Extracted information:
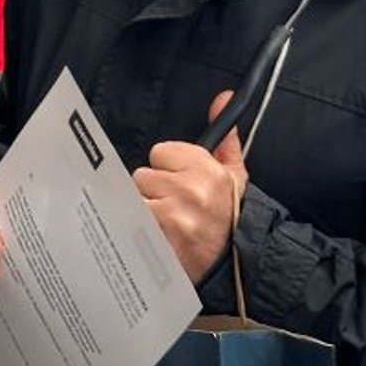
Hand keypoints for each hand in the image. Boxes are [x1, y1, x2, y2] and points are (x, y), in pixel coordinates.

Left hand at [135, 90, 249, 281]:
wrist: (234, 269)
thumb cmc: (229, 221)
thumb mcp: (235, 179)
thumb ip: (225, 138)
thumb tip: (222, 97)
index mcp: (208, 170)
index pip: (161, 152)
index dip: (169, 169)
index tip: (182, 185)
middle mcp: (190, 190)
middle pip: (144, 174)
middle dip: (155, 191)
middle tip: (174, 209)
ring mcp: (172, 214)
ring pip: (135, 197)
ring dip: (145, 210)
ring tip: (166, 225)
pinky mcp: (157, 237)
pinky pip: (130, 219)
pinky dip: (138, 229)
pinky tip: (157, 237)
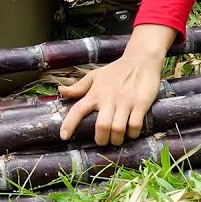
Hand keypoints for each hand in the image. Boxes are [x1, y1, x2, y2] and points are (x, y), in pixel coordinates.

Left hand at [57, 24, 176, 145]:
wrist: (141, 60)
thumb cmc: (115, 70)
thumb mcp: (95, 76)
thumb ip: (78, 87)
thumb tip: (60, 91)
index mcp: (95, 93)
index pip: (78, 110)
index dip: (69, 124)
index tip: (63, 136)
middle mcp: (108, 99)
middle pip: (102, 126)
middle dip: (101, 139)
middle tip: (103, 141)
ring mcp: (125, 102)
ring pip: (118, 129)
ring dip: (116, 139)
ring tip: (116, 139)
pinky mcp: (140, 104)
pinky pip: (135, 125)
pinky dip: (132, 134)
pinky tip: (131, 133)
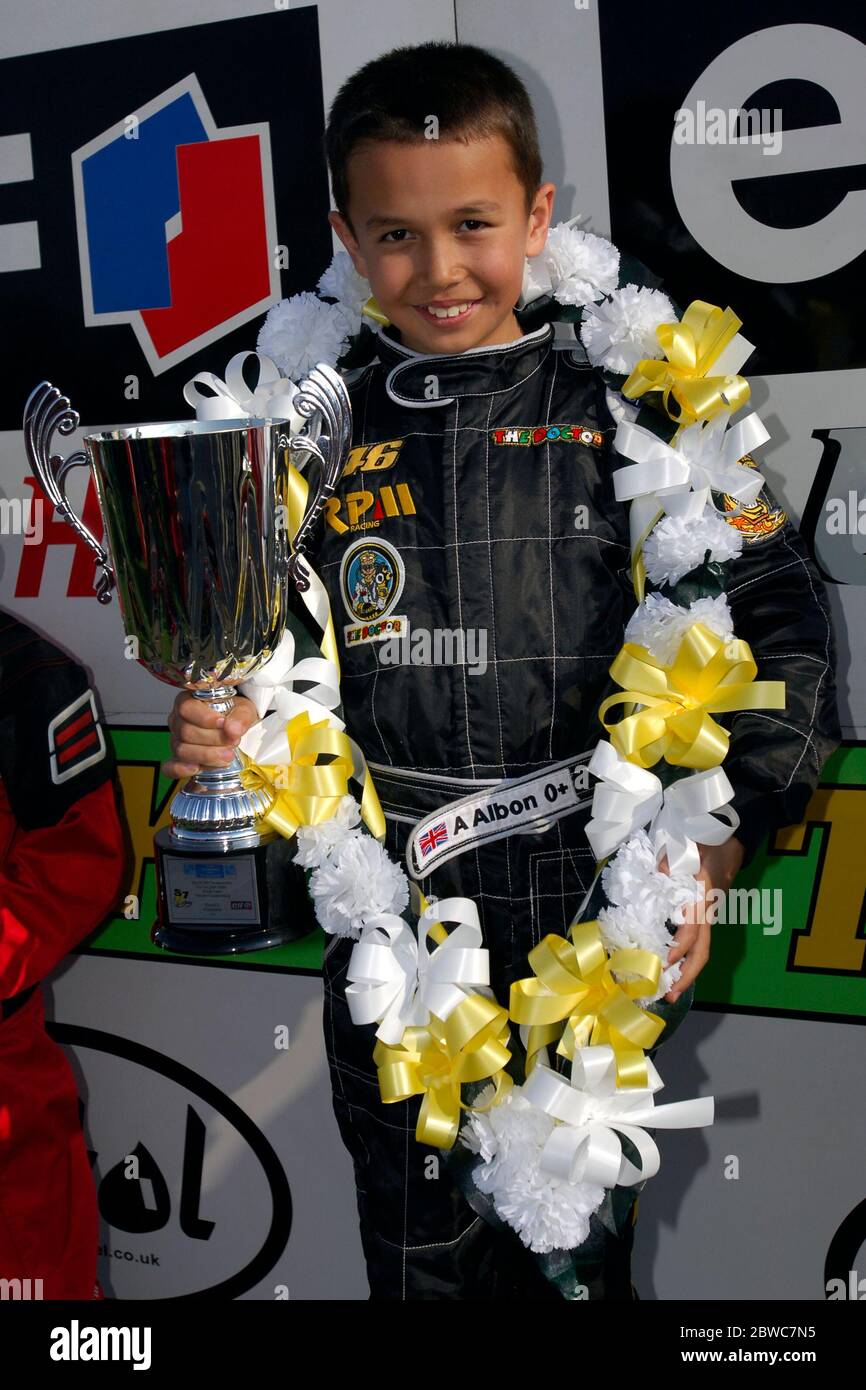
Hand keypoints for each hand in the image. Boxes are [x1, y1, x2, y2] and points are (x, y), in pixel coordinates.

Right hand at [162, 692, 261, 779]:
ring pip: (182, 750)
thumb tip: (232, 729)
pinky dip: (181, 769)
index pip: (187, 709)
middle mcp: (178, 721)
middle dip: (212, 740)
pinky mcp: (178, 760)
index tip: (223, 723)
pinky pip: (171, 767)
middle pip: (186, 732)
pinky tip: (196, 769)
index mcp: (188, 702)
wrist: (234, 729)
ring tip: (227, 756)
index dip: (204, 718)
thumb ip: (240, 718)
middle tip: (232, 742)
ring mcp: (176, 741)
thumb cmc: (233, 715)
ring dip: (206, 756)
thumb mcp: (243, 710)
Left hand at [659, 836, 745, 1002]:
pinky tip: (672, 968)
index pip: (694, 929)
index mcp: (704, 898)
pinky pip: (697, 941)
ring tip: (669, 991)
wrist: (734, 838)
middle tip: (669, 995)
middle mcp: (708, 912)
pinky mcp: (705, 914)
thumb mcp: (692, 845)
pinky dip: (686, 958)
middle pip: (702, 951)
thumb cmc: (711, 842)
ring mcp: (708, 915)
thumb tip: (658, 872)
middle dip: (687, 975)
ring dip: (686, 972)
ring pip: (701, 950)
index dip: (681, 946)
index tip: (667, 960)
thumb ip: (672, 858)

Work instruction: Every line of the listing above is to be repeated exactly, with its pictures left out.

Result of this exercise:
Hand keypoints for each hand in the image. Boxes are [x1, y1, x2, y2] and points are (x, y), in pixel coordinates.

Left hand at [135, 90, 249, 281]:
wrist: (234, 269)
thumb cmc: (229, 221)
thumb mcp: (235, 179)
thumb ip: (225, 138)
thumb tip: (222, 97)
index mcp: (208, 170)
index pip: (161, 152)
index dip: (169, 169)
index tip: (182, 185)
middle mcp: (190, 190)
middle pip: (144, 174)
middle dip: (155, 191)
middle tip: (174, 209)
ring mcp: (172, 214)
ring pip: (135, 197)
ring dip: (145, 210)
ring tip: (166, 225)
pinky mcp: (157, 237)
pinky pip: (130, 219)
pinky dip: (138, 229)
pinky tip: (157, 237)
Hand keypoints for each hand in the image. Boxes are [x1, y1, x2, y2] and points are (x, y), in pixel coordinates.

Left hand at [57, 24, 176, 145]:
wrist: (141, 60)
thumb cmc: (115, 70)
thumb mcp: (95, 76)
thumb ip: (78, 87)
thumb tip: (60, 91)
index mcp: (95, 93)
index pip: (78, 110)
index dip: (69, 124)
index tip: (63, 136)
middle mcp: (108, 99)
middle pip: (102, 126)
middle dip: (101, 139)
middle tip: (103, 141)
ring mcp: (125, 102)
ring pip: (118, 129)
ring dip: (116, 139)
ring tip: (116, 139)
pinky mcp: (140, 104)
pinky pip: (135, 125)
pinky dip: (132, 134)
pinky tip: (131, 133)
Hand keypoints for each hand in the image. Boxes are [x1, y1, x2, y2] and points are (x, y), in pixel coordinates.

Right hand at [162, 692, 261, 779]:
ring pip: (182, 750)
thumb tip: (232, 729)
pinky dip: (181, 769)
index pip: (187, 709)
middle mcp: (178, 721)
middle dip: (212, 740)
pinky mcp: (178, 760)
index tip: (223, 723)
pinky pip: (171, 767)
middle pip: (186, 732)
pinky tip: (196, 769)
index mcp: (188, 702)
wrist: (234, 729)
ring tip: (227, 756)
index dip: (204, 718)
thumb ip: (240, 718)
middle tip: (232, 742)
ring mcp: (176, 741)
thumb cmc: (233, 715)
ring dip: (206, 756)
thumb mcp: (243, 710)
Left hand at [659, 836, 745, 1002]:
pinky tip: (672, 968)
index pip: (694, 929)
index mcp: (704, 898)
pinky pip: (697, 941)
ring tip: (669, 991)
wrist: (734, 838)
middle tip: (669, 995)
middle mcp: (708, 912)
pinky mcp: (705, 914)
thumb mcp: (692, 845)
pinky dip: (686, 958)
middle pip: (702, 951)
thumb cmc: (711, 842)
ring mcp: (708, 915)
thumb tip: (658, 872)
middle dip: (687, 975)
ring dip: (686, 972)
ring pip: (701, 950)
index dip: (681, 946)
index tip: (667, 960)
thumb ip: (672, 858)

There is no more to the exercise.